Looking back: Former Principal Ed Barker

A series of articles about the history of West High that talks about the people, sports, electives, extracurriculars, and more at West. The majority of the information in the article comes from the West Side Story archives.

Ed Barker went through a lot when he was a principal but he still managed to get through it and leave a good impression on some of his students.

West Side Story Archives

Ed Barker went through a lot when he was a principal but he still managed to get through it and leave a good impression on some of his students.

Back in 1968, when West High had just been built, Ed Barker was appointed as the very first principal of the school. Barker was the principal for 11 years, from 1968 to 1979. When West was built, the students from City High needed to be rearranged to be properly distributed between the two schools. When Barker was the principal of West he wanted these students to feel safe and to initiate a strong school spirit.

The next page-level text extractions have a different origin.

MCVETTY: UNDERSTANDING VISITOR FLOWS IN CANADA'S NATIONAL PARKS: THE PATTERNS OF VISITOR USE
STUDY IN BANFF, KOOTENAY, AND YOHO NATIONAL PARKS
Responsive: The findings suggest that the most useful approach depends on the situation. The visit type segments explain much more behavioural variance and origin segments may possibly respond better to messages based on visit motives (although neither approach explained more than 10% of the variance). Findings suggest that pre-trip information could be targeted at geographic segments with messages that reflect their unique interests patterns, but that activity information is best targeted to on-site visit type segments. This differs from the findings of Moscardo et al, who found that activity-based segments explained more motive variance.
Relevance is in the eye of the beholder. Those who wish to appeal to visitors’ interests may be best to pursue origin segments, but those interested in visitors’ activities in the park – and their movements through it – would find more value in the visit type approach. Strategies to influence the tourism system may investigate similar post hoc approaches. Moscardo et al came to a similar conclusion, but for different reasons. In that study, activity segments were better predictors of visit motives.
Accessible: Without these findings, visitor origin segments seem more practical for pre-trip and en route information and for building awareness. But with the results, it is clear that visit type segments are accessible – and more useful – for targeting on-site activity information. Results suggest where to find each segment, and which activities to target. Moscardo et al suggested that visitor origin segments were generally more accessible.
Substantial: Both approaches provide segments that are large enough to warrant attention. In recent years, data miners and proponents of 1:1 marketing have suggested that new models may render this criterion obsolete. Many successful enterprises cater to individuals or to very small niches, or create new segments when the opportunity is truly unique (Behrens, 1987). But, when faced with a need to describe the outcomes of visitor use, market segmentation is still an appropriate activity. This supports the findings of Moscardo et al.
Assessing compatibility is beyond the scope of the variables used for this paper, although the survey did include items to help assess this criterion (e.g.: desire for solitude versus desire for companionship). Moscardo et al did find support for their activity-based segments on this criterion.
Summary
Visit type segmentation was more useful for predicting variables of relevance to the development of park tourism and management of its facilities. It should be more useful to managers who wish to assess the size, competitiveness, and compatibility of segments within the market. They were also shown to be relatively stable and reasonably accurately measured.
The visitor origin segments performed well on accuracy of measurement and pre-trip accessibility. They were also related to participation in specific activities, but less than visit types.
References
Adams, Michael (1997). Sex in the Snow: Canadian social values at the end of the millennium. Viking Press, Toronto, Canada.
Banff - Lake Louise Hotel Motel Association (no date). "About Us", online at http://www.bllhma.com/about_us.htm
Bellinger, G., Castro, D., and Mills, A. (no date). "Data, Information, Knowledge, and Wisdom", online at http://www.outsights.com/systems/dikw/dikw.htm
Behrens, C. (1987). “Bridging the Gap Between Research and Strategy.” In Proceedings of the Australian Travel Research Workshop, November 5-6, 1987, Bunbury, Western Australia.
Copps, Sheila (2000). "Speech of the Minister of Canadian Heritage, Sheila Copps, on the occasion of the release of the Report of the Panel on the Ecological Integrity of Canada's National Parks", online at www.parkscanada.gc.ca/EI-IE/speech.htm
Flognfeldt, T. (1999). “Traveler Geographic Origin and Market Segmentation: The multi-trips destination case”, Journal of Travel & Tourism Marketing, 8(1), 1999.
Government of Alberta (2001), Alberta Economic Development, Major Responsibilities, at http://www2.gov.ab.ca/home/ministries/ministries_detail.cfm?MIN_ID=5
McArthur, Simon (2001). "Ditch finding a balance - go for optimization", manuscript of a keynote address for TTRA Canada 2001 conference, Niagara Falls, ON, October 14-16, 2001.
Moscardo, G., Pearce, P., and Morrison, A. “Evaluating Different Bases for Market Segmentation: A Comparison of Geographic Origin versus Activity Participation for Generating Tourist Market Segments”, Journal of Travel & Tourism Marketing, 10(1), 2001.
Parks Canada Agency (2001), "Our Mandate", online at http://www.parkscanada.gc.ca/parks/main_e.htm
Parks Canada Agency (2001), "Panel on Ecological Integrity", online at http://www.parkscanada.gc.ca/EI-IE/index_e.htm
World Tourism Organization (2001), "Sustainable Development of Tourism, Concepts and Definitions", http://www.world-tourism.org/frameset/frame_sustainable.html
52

“We needed to establish traditions… making the students feel welcome was an important part of our responsibilities. I knew that it was going to be a difficult transition for the high school students, especially the seniors, who would be transferred from City High to West High,” Barker said in the December 16, 2011 publication of the West Side Story.
He was so dedicated to this, in fact, he got a list of juniors that held high executive positions from City High’s principal and made a committee to help with the formation of West High. It’s pretty evident that Barker did end up achieving his goal since the older newspapers kept bringing up the successes of the school clubs, organizations, and events.

“I didn’t realize while I was at West how fantastic a high school it really was. While I’ve been studying here in Miami, I’ve had the chance to see Miami’s public high schools. I am really thankful I went there…

— Paige Ringstrom, a West alumni

The way that the first students of West saw Barker was overall positive, as shown through the old West Side Story publications. One of the WSS staff members shared their thoughts on the principal in the March 23, 1972 edition of the West Side Story,
“Students sometimes are quick to barker up the wrong tree before realizing that Ed Barker rarely makes a decision in great haste and that sometimes making a decision is a painful process that deals primarily in much thought concentration. As usual, some students are also quick to forget that principals are not superhuman and that mistakes can be made. It is all part of human evolution.”

Paige Ringstrom, a West High alumni, stated in the December 12, 1972 edition of the West Side Story, “I didn’t realize while I was at West how fantastic a high school it really was. While I’ve been studying here in Miami, I’ve had the chance to see Miami’s public high schools. I am really thankful I went there…’’
There were many incidents where Barker was involved in as a principal. However, one that seemed extremely important since it was covered three times in the same publication of WSS. The incident was as follows, Barker took down two seemingly inappropriate drawings from cases made by a student, Brad Barnes.
The pictures were originally brought to his attention by an anonymous source, but the details of how the drawings were inappropriate were not discussed in the articles… Barker took the sketches down and replaced them with two drawings of the same size. The drawings had already been in the case for a week and seen by about 1000 people before Barker took them down. In the articles, the WSS emphasizes their concern about the action done by Barker, calling it censorship, “The decision to remove the works can be called nothing less than censorship. Will this type of action continue until it includes library books that contain material that is unacceptable to students? Or will Barker turn next to the WSS and censor stories and photographs he deems inappropriate?”
While Barker was principal he was very adamant about getting rid of the drug use and alcohol consumption at West. There was no shortage of incidents regarding these two activities since all of Barker’s experience being a principal at West was in the 1970s. These incidents involved everyone from players on the football team to random students in the parking lot.
When some of the football students were questioned by Barker after getting revealed to have been consuming alcohol they said that the questioning session felt like they were being interrogated by a detective. Barker even testified in a trial trying to uncover one of the distributors at West High in 1972. Luckily for him, the incidents seemed to go down over the years he was there.
The starting era of West High under the leadership of Barker is a long period full of events and development, an essence of it can be further observed in the West Side Story archives of the 1970s.